**Görev 1**
Aşağıdaki listede "Opera and IE10." geçen satırla açılıp "on all sides." geçen satırla kapanan bölümü, iki uçtaki satırlar da dahil olmak üzere, hiçbir değişiklik yapmadan yaz.

******************************

Burjuva siyasal güç odakları ve burjuva cumhuriyetin temel referans noktaları ile girdiği çatışma süreçlerinden başarıyla çıkarak devleti bir bütün olarak ele geçiren ve parti iktidarı konumuna yükselen saray gericiliğinin yarattığı rejim krizi, gelişen her siyasal sürecin ardından daha da derinleşiyor. Anayasa tartışmalarının yeninden başlatılması, sermaye rejiminin krizlerine çözüm bulma arayışının bir ürünüdür. Sermayenin hem iktidar hem muhalefet partilerinin bu konudaki kaygıları benzeşiyor.  

Dinci-ırkçı zihniyetini topluma dayatan AKP-MHP iktidarı tek adam rejiminin kazanımlarını korumak, kurduğu gerici rejimi yerleşik/kalıcı hale getirmek için anayasa tartışmalarını yeniden başlattı. Bu yolla iktidarı boyunca büyük bir pervasızlıkla topluma dayattığı ekonomik, sosyal, siyasal saldırıları birer “norm” haline getirme hesapları yapıyor.

******************************

**Görev 2**
Lütfen anayasa tartışmalarını ele alan yukarıdaki metni kaldığı yerden devam ettir.

[Kaynak kodlu belge görüntüleri]
******************************

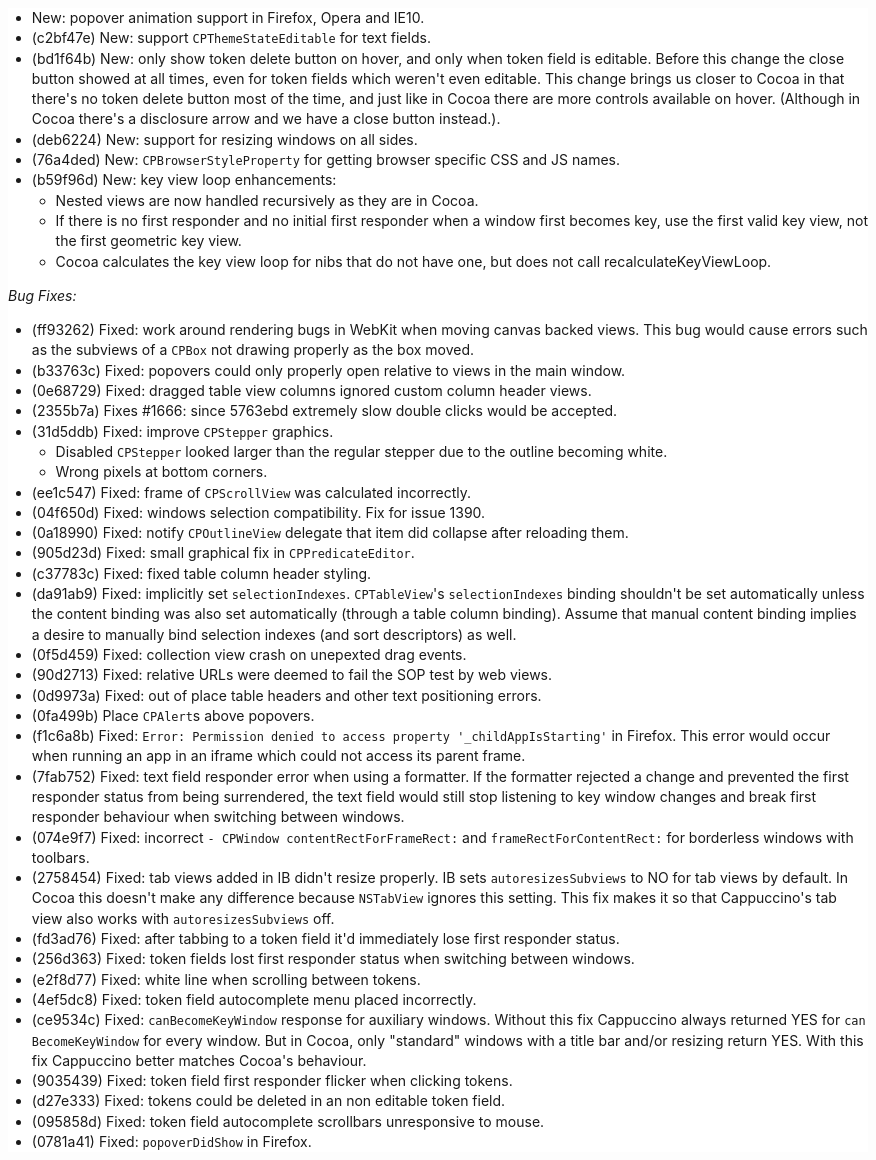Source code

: * New: popover animation support in Firefox, Opera and IE10.
* (c2bf47e) New: support `CPThemeStateEditable` for text fields.
* (bd1f64b) New: only show token delete button on hover, and only when token field is editable. Before this change the close button showed at all times, even for token fields which weren't even editable.  This change brings us closer to Cocoa in that there's no token delete button most of the time, and just like in Cocoa there are more controls available on hover. (Although in Cocoa there's a disclosure arrow and we have a close button instead.).
* (deb6224) New: support for resizing windows on all sides.
* (76a4ded) New: `CPBrowserStyleProperty` for getting browser specific CSS and JS names.
* (b59f96d) New: key view loop enhancements:
    * Nested views are now handled recursively as they are in Cocoa.
    * If there is no first responder and no initial first responder when a window first becomes key, use the first valid key view, not the first geometric key view.
    * Cocoa calculates the key view loop for nibs that do not have one, but does not call recalculateKeyViewLoop.

*Bug Fixes:*

* (ff93262) Fixed: work around rendering bugs in WebKit when moving canvas backed views. This bug would cause errors such as the subviews of a `CPBox` not drawing properly as the box moved.
* (b33763c) Fixed: popovers could only properly open relative to views in the main window.
* (0e68729) Fixed: dragged table view columns ignored custom column header views.
* (2355b7a) Fixes #1666: since 5763ebd extremely slow double clicks would be accepted.
* (31d5ddb) Fixed: improve `CPStepper` graphics.
    * Disabled `CPStepper` looked larger than the regular stepper due to the outline becoming white.
    * Wrong pixels at bottom corners.
* (ee1c547) Fixed: frame of `CPScrollView` was calculated incorrectly.
* (04f650d) Fixed: windows selection compatibility. Fix for issue 1390.
* (0a18990) Fixed: notify `CPOutlineView` delegate that item did collapse after reloading them.
* (905d23d) Fixed: small graphical fix in `CPPredicateEditor`.
* (c37783c) Fixed: fixed table column header styling.
* (da91ab9) Fixed: implicitly set `selectionIndexes`. `CPTableView`'s `selectionIndexes` binding shouldn't be set automatically unless the content binding was also set automatically (through a table column binding). Assume that manual content binding implies a desire to manually bind selection indexes (and sort descriptors) as well.
* (0f5d459) Fixed: collection view crash on unepexted drag events.
* (90d2713) Fixed: relative URLs were deemed to fail the SOP test by web views.
* (0d9973a) Fixed: out of place table headers and other text positioning errors.
* (0fa499b) Place `CPAlert`s above popovers.
* (f1c6a8b) Fixed: `Error: Permission denied to access property '_childAppIsStarting'` in Firefox. This error would occur when running an app in an iframe which could not access its parent frame.
* (7fab752) Fixed: text field responder error when using a formatter. If the formatter rejected a change and prevented the first responder status from being surrendered, the text field would still stop listening to key window changes and break first responder behaviour when switching between windows.
* (074e9f7) Fixed: incorrect `- CPWindow contentRectForFrameRect:` and `frameRectForContentRect:` for borderless windows with toolbars.
* (2758454) Fixed: tab views added in IB didn't resize properly. IB sets `autoresizesSubviews` to NO for tab views by default. In Cocoa this doesn't make any difference because `NSTabView` ignores this setting.  This fix makes it so that Cappuccino's tab view also works with `autoresizesSubviews` off.
* (fd3ad76) Fixed: after tabbing to a token field it'd immediately lose first responder status.
* (256d363) Fixed: token fields lost first responder status when switching between windows.
* (e2f8d77) Fixed: white line when scrolling between tokens.
* (4ef5dc8) Fixed: token field autocomplete menu placed incorrectly.
* (ce9534c) Fixed: `canBecomeKeyWindow` response for auxiliary windows. Without this fix Cappuccino always returned YES for `canBecomeKeyWindow` for every window. But in Cocoa, only "standard" windows with a title bar and/or resizing return YES.  With this fix Cappuccino better matches Cocoa's behaviour.
* (9035439) Fixed: token field first responder flicker when clicking tokens.
* (d27e333) Fixed: tokens could be deleted in an non editable token field.
* (095858d) Fixed: token field autocomplete scrollbars unresponsive to mouse.
* (0781a41) Fixed: `popoverDidShow` in Firefox.
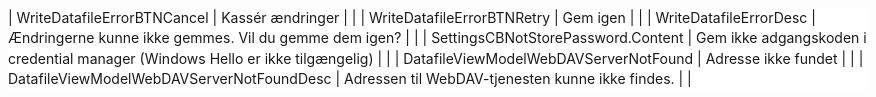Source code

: | WriteDatafileErrorBTNCancel                                        | Kassér ændringer                                                                                                                                                                                                                                                                                                                                                                                                                                                                                                                                                                                                                                                                                                                                                                                                                                                                      |                |
| WriteDatafileErrorBTNRetry                                         | Gem igen                                                                                                                                                                                                                                                                                                                                                                                                                                                                                                                                                                                                                                                                                                                                                                                                                                                                              |                |
| WriteDatafileErrorDesc                                             | Ændringerne kunne ikke gemmes. Vil du gemme dem igen?                                                                                                                                                                                                                                                                                                                                                                                                                                                                                                                                                                                                                                                                                                                                                                                                                                 |                |
| SettingsCBNotStorePassword.Content                                 | Gem ikke adgangskoden i credential manager (Windows Hello er ikke tilgængelig)                                                                                                                                                                                                                                                                                                                                                                                                                                                                                                                                                                                                                                                                                                                                                                                                        |                |
| DatafileViewModelWebDAVServerNotFound                              | Adresse ikke fundet                                                                                                                                                                                                                                                                                                                                                                                                                                                                                                                                                                                                                                                                                                                                                                                                                                                                   |                |
| DatafileViewModelWebDAVServerNotFoundDesc                          | Adressen til WebDAV-tjenesten kunne ikke findes.                                                                                                                                                                                                                                                                                                                                                                                                                                                                                                                                                                                                                                                                                                                                                                                                                                      |                |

******************************

**Yanıt 1**
: * New: popover animation support in Firefox, Opera and IE10.
* (c2bf47e) New: support `CPThemeStateEditable` for text fields.
* (bd1f64b) New: only show token delete button on hover, and only when token field is editable. Before this change the close button showed at all times, even for token fields which weren't even editable.  This change brings us closer to Cocoa in that there's no token delete button most of the time, and just like in Cocoa there are more controls available on hover. (Although in Cocoa there's a disclosure arrow and we have a close button instead.).
* (deb6224) New: support for resizing windows on all sides.

**Yanıt 2**
Eğitim müfredatında değişiklikler, başörtüsü, aile tanımlaması vb. başlıklar üzerinden tartışmalar yapılsa da hedef çok daha geniştir. Dinci-ırkçı rejimin öncelikleri ile sermayenin yağma/talan düzeninin yeni dönem ihtiyaçlarına göre bir anayasa hedefleniyor.

Düzen muhalefeti ise uzun süreden beri “restorasyon” tartışmaları yürütüyor. Saray rejiminin düzenin temel kurumlarını kendine göre uydurması, bunların geniş kitleler nezdinde meşruiyetini yitirmesi gibi sorunların yüzeysel de olsa çözülmesi için çaba harcıyor. Saray rejiminin küstahlıklarını törpülemek, imajı yerlerde sürünen sisteme en azından makyaj yapmak istiyor. AKP’nin 31 Mart hezimetinin bunun için uygun siyasi iklimi oluşturduğunu var sayıyor.

Göründüğü kadarıyla reformist-liberal sol da sermayenin siyasi temsilcilerinin başlattığı anayasa tartışmalarına eklemlenmiş durumda. Ufku kapitalist düzeni, dolayısıyla düzenin anayasal çerçevesini aşmayan siyasal güçler, sermaye temsilcilerinin hazırlayacağı “demokratik anayasa” ile derinleşen sorunların çözülebileceğine bel bağlama eğilimindeler.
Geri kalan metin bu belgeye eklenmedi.